Britain lies 11th in the team ranking going into tomorrow’s Nations Cup at the World Equestrian Games show jumping championships in Aachen, Germany after a difficult opening day for Derek Rickett’s side today.
The forced withdrawal of Robert Smith’s Marius Claudius was an imperfect start, and with John Whitaker and Peppermill lying best of the British in 28th place individually, Michael Whitaker and Portofino in 46th, Tim Gredley and Omelli in 47th and Nick Skelton in 69th after a late call-up with Russel, it is going to take some considerable effort to pose a threat to the leading Dutch side.
However when today’s results were converted into points, just over two fences separate the British from the top of the order where Holland holds sway by a small margin over the USA in second and the three-man Brazilian side in third place.
“It’s very disappointing that Marius Claudius is out” Ricketts said this morning. “The blacksmith pricked the horse’s foot when he was shoeing him three days ago but he was perfectly sound in the trot-up on Monday. However his jump in the warm-up competition seems to have irritated the foot; it’s his off-fore, and two vets had a look at him and gave their opinion. He was re-shod with pads on his feet and still isn’t right so we were left with little choice but to take him out,” the team manager explained.
“There was nothing I could say” Robert Smith said today. “He just wasn’t happy, and I’m really disappointed.”
John Whitaker was first Briton to take on Frank Rothenberger’s 13-fence track which gave them plenty to think about. The problems started after the water with a double, oxer to planks, at fence five which was followed by a dog-leg with a difficult distance to a white oxer at six, while the doubles at nine and ten also proved extremely influential. The water-ditches under the oxers at 10 saw plenty of horses doing a double-take there but Peppermill looked fresh and happy as he cruised around to stop the clock in 84.98 seconds. However with time the deciding factor today that was never going to be quick enough to fill a top placing.
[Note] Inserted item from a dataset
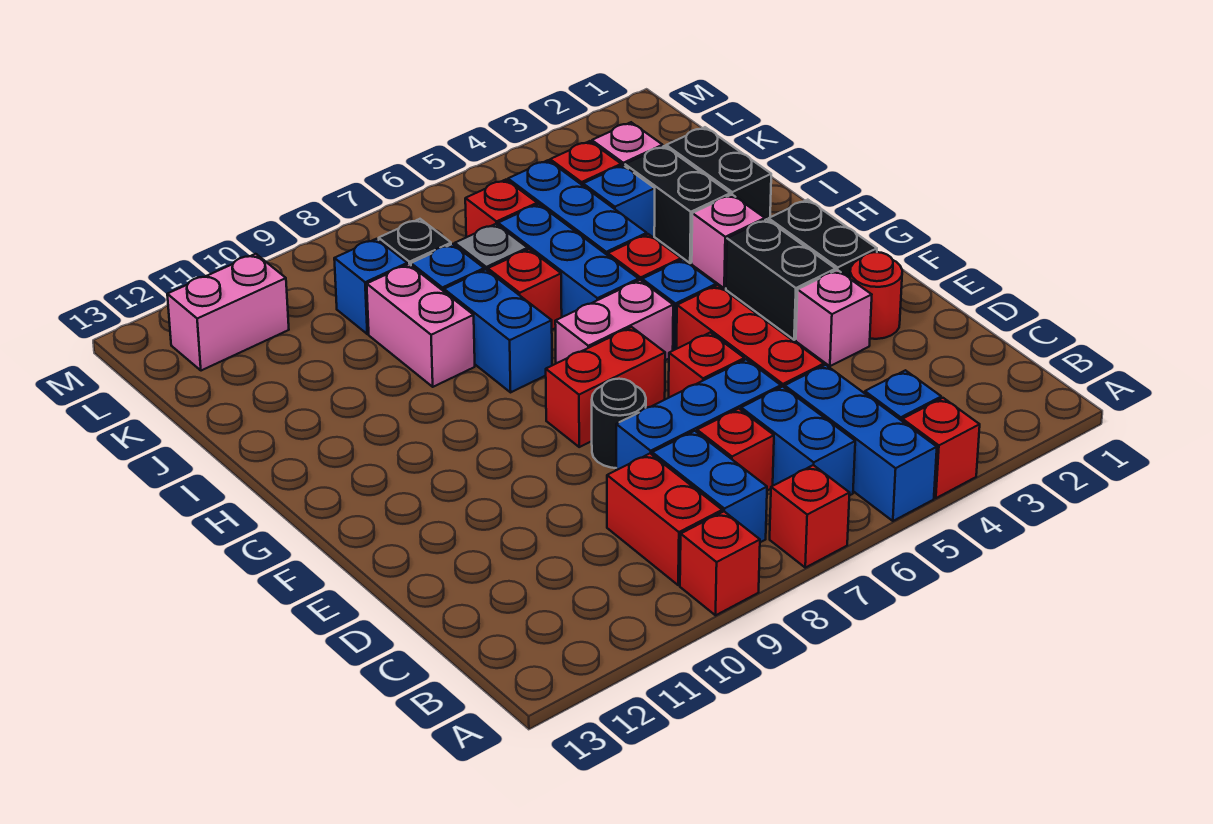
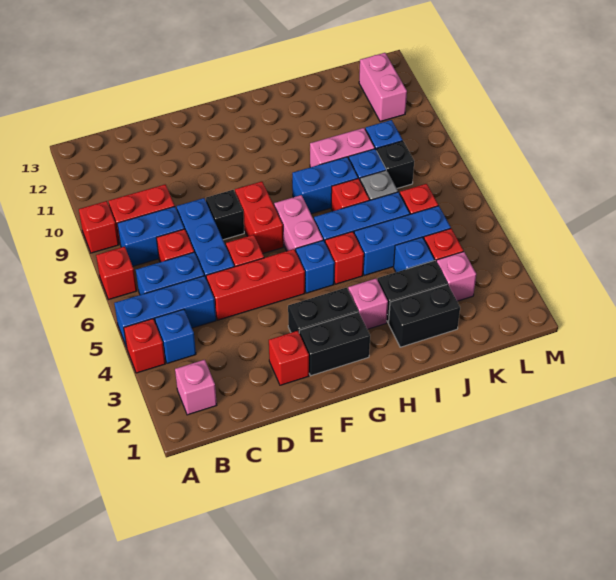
red 1x1 round brick [850,252,902,339] -> red 1x1 brick [269,331,309,385]
pink 1x1 brick [796,270,872,366] -> pink 1x1 brick moved to [175,360,217,415]
black 1x1 round brick [592,379,646,468] -> black 1x1 brick [206,190,244,240]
Tim Gredley found himself way off the white oxer at six, adding four time penalties to his score when Omelli landed on the back bar, but he steadied well to lower only the bogey second element of the ditches at 10 before crossing the line to finish.
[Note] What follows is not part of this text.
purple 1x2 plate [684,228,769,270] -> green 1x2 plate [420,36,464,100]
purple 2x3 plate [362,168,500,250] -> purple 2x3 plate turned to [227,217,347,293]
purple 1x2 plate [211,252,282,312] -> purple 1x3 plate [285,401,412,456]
Nick Skelton and Russel brave the elements in the team competition
Image by Trevor Meeks
Heavy rain as competition resumed after the lunch-break greeted Nick Skelton and Russel who were clear to the double at nine where the rider chose the left-hand option only to lower the second element there. And with eight seconds to add his score when the last also fell the veteran British contender finished well down the line, while the dreaded 10b ditch claimed another victim in Michael Whitaker and Portofino.
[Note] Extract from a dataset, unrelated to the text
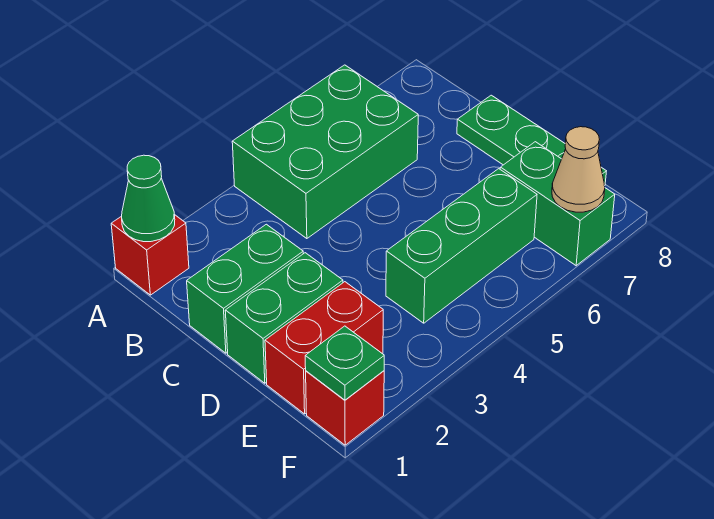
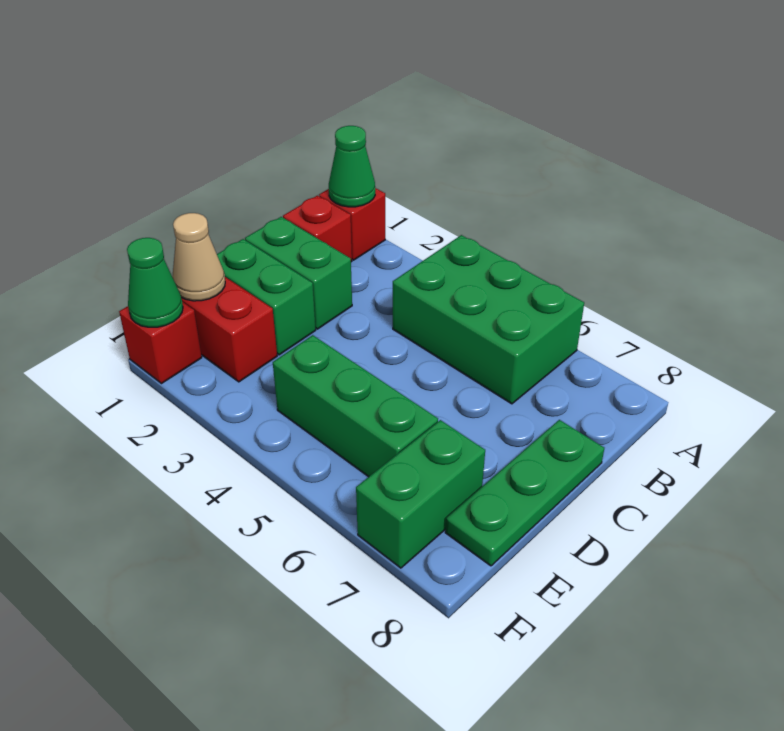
none -> red 1x1 brick [283,196,352,262]
green 1x1 plate [305,326,384,400] -> green 1x1 cone [127,238,183,327]
tan 1x1 cone [552,127,605,212] -> tan 1x1 cone moved to [172,213,225,301]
A dreadful silence descended on the arena when the former Joe Turi ride, Superville, took a horrible fall on landing over the first element at fence five and Hungarian rider Mariann Hugyecz watched in deep distress as the 16-year-old horse got to his feet and cantered off
carrying his near fore-leg limply. However there was a happier end to the day when it was announced that, after intensive veterinary attention, the brave gelding had suffered only a badly bruised shoulder.
In the Irish camp there was a last-minute replacement too when Cian O’Connor’s Waterford Crystal was lame on Monday night. And the replacement combination of Marie Burke and her home-bred stallion Chippison produced the performance of their career to date when jumping
themselves into ninth spot individually during a round in which the son of Cavalier was clearly enjoying every minute.
America’s Beezie Madden heads the leaderboard at the end of the first day after a great late run with Authentic while Canada’s Eric Lamaze is lying second following a near-kamikaze performance with Hickstead. Holland’s Gerco Schroder and Eurocommerce Berlin jumped themselves into third spot ahead of US rider McLain Ward with Sapphire in fourth.